Some forms of behavior therapy have little effectiveness in treating ADHD patients. But one type of behavioral management therapy can be used with success. This approach to ADHD treatment can be used with or without medications.

With behavioral management therapy, a licensed mental-health professional -- psychologist, social worker, or family therapist -- will work with both you and your child's teacher to set up a program to improve behaviors. The therapist will train you in child behavior management.

You and the teacher will be taught to see the child's behavior as a function of ADHD -- rather than as negative behavior. The sessions are meant to teach you to focus on appropriate behavior. At the same time, you learn to ignore minor inappropriate behavior.

You will also learn to give clear and concise directions and to establish effective incentive programs to reward appropriate behavior and eliminate negative behaviors. The incentive programs may use rewards like tokens, tickets, or reward points. Then you and the teacher manage your child's behavior. You do that by applying immediate and consistent consequences in the form of rewards or taking privileges away.

The elements of behavioral management therapy include:

  • Goal-setting -- You and the teacher help your child learn to set and accomplish specific goals. Examples of goals include completing a chore, finishing a classroom assignment, playing amicably with a peer on the playground, sitting at his desk for an hour or more.
  • Rewards and consequences -- Your child receives his or her due -- rewards or consequences -- for his or her actions. For example, additional computer time can be given for good behavior or achieving established goals. Negative behavior can be met with time out or loss of privileges.
  • Consistent therapy for a long period of time -- It's important to use goal-setting, rewards, and consequences with your child until the child adopts these behavioral changes as his own.
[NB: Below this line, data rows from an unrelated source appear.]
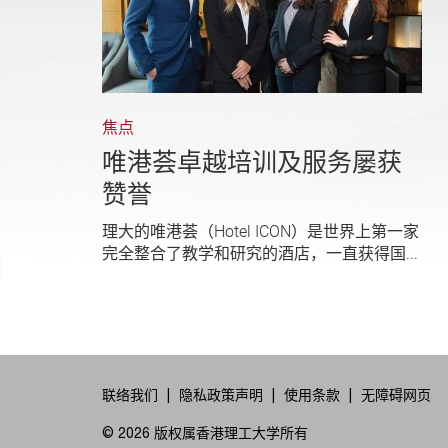
焦点
唯港荟卓越培训及服务屡获
赞誉
理大的唯港荟（Hotel ICON）是世界上第一家
完全整合了教学和研究的酒店，一直获得国...
联络我们
隐私政策声明
使用条款
无障碍网页
© 2026 版权属香港理工大学所有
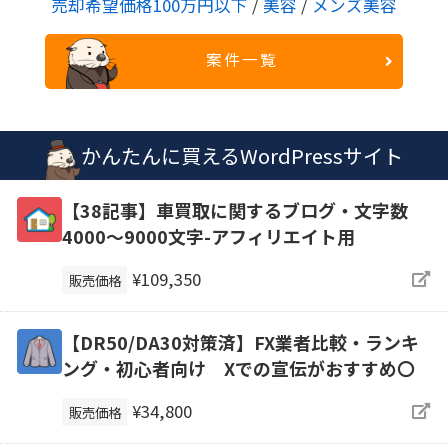
売却希望価格100万円以下
/
美容
/
メンズ美容
案件一覧
かんたんに買えるWordPressサイト
【38記事】車買取に関するブログ・文字数
4000～9000文字-アフィリエイト用
¥109,350
販売価格
【DR50/DA30対策済】FX業者比較・ランキ
ング・初心者向け Xでの宣伝がおすすめ〇
¥34,800
販売価格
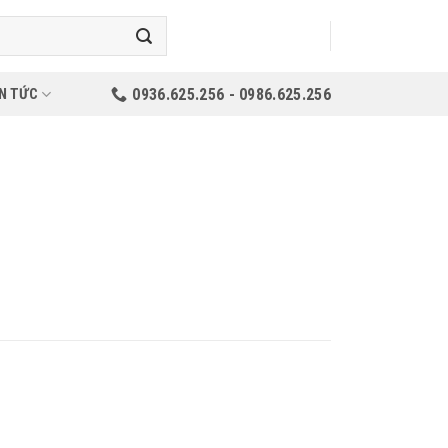
N TỨC
0936.625.256 - 0986.625.256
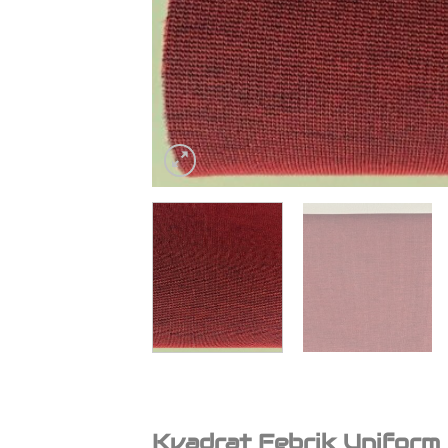
Kvadrat Febrik Unifor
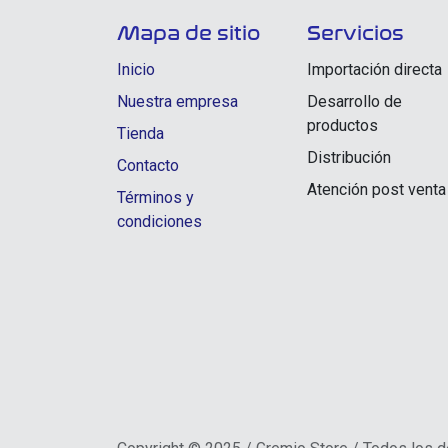
Mapa de sitio
Servicios
Inicio
Importación directa
Nuestra empresa
Desarrollo de
productos
Tienda
Distribución
Contacto
Atención post venta
Términos y
condiciones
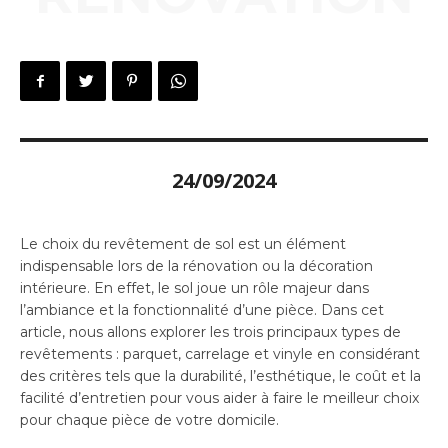
24/09/2024
Le choix du revêtement de sol est un élément
indispensable lors de la rénovation ou la décoration
intérieure. En effet, le sol joue un rôle majeur dans
l’ambiance et la fonctionnalité d’une pièce. Dans cet
article, nous allons explorer les trois principaux types de
revêtements : parquet, carrelage et vinyle en considérant
des critères tels que la durabilité, l’esthétique, le coût et la
facilité d’entretien pour vous aider à faire le meilleur choix
pour chaque pièce de votre domicile.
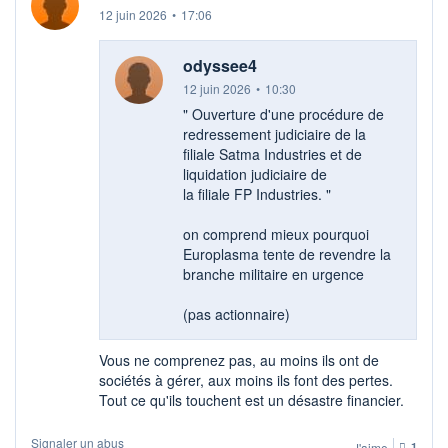
12 juin 2026
•
17:06
odyssee4
12 juin 2026
•
10:30
" Ouverture d'une procédure de
redressement judiciaire de la
filiale Satma Industries et de
liquidation judiciaire de
la filiale FP Industries. "
on comprend mieux pourquoi
Europlasma tente de revendre la
branche militaire en urgence
(pas actionnaire)
Vous ne comprenez pas, au moins ils ont de
sociétés à gérer, aux moins ils font des pertes.
Tout ce qu'ils touchent est un désastre financier.
Signaler un abus
J'aime
1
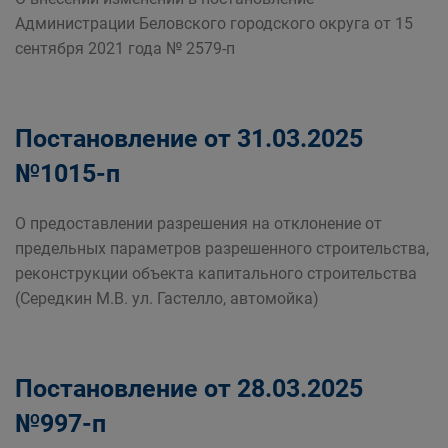
Администрации Беловского городского округа от 15
сентября 2021 года № 2579-п
Постановление от 31.03.2025
№1015-п
О предоставлении разрешения на отклонение от
предельных параметров разрешенного строительства,
реконструкции объекта капитального строительства
(Середкин М.В. ул. Гастелло, автомойка)
Постановление от 28.03.2025
№997-п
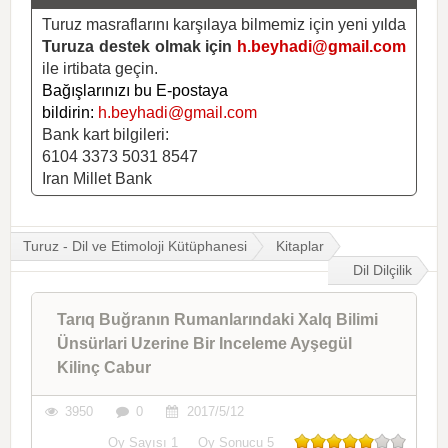
Turuz masraflarını karşılaya bilmemiz için yeni yılda
Turuza destek olmak için
h.beyhadi@gmail.com
ile irtibata geçin.
Bağışlarınızı bu E-postaya
bildirin:
h.beyhadi@gmail.com
Bank kart bilgileri:
6104 3373 5031 8547
Iran Millet Bank
Turuz - Dil ve Etimoloji Kütüphanesi
Kitaplar
Dil Dilçilik
Tarıq Buğranın Rumanlarındaki Xalq Bilimi
Ünsürlari Uzerine Bir Inceleme Ayşegül
Kilinç Cabur
3950
0
2017/5/12
Oy Sayısı
1
Oy Sonucu
5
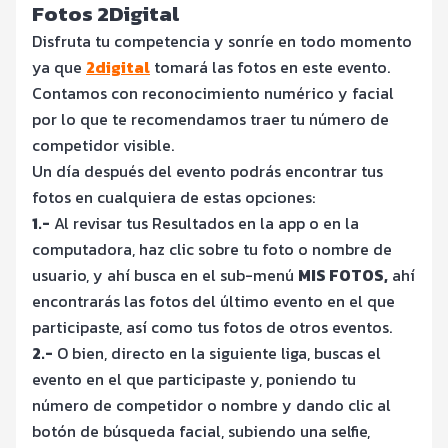
Fotos 2Digital
Disfruta tu competencia y sonríe en todo momento
ya que
2digital
tomará las fotos en este evento.
Contamos con reconocimiento numérico y facial
por lo que te recomendamos traer tu número de
competidor visible.
Un día después del evento podrás encontrar tus
fotos en cualquiera de estas opciones:
1.-
Al revisar tus Resultados en la app o en la
computadora, haz clic sobre tu foto o nombre de
usuario, y ahí busca en el sub-menú
MIS FOTOS,
ahí
encontrarás las fotos del último evento en el que
participaste, así como tus fotos de otros eventos.
2.-
O bien, directo en la siguiente liga, buscas el
evento en el que participaste y, poniendo tu
número de competidor o nombre y dando clic al
botón de búsqueda facial, subiendo una selfie,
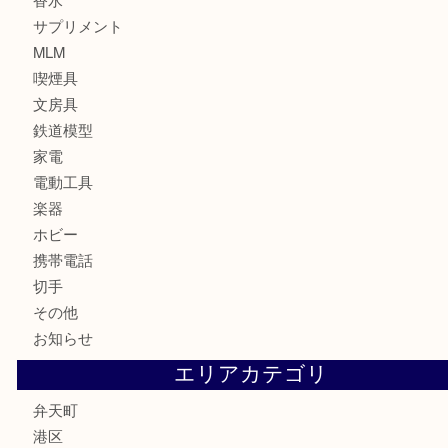
カメラ
お酒
骨董品
金製品
銀製品
古美術品
食器
金券
古銭
金貨
記念貨幣
記念メダル
化粧品
香水
サプリメント
MLM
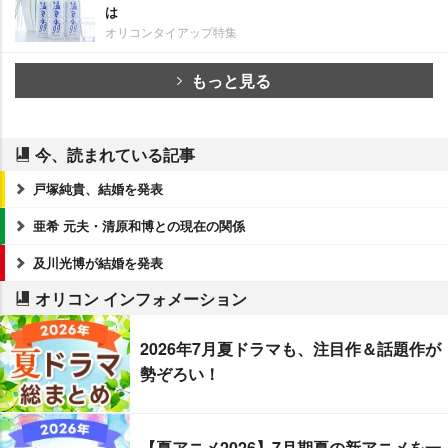
は
オリコンタイアップ特集
もっと見る
今、読まれている記事
戸塚純貴、結婚を発表
亜希 元夫・清原和博との現在の関係
及川光博が結婚を発表
オリコン インフォメーション
2026年7月夏ドラマも、注目作＆話題作が
勢ぞろい！
【夏アニメ2026】7月期夏の新アニメを一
Guidelines from the American Academy of Pediatrics (AAP) recommend medication, behavior therapy, or both to treat children with ADHD. One study by the National Institute of Mental Health (NIMH) found, though, that individuals with ADHD who had behavioral treatment alone had fewer or less prominent ADHD symptoms.

As you seek safe and effective treatment for your child's ADHD, remember that treatment needs to be tailored to your child's specific needs. Always talk to your doctor about what's best for your child.

Can ADHD be treated with dietary changes or vitamins?

In the past, experts and parents of ADHD children hoped that dietary changes -- no food dye, no sugar, and no salicylates -- could cure ADHD. Some experts championed megadoses of vitamins and natural dietary supplements as a possible "cure" for ADHD. Some parents claimed that a gluten-free diet helped to cure ADHD or improve the symptoms.

There's no denying that a well-balanced diet is most important for optimal health. But scientific studies do not support the idea that dietary factors or a vitamin deficiency actually causes ADHD.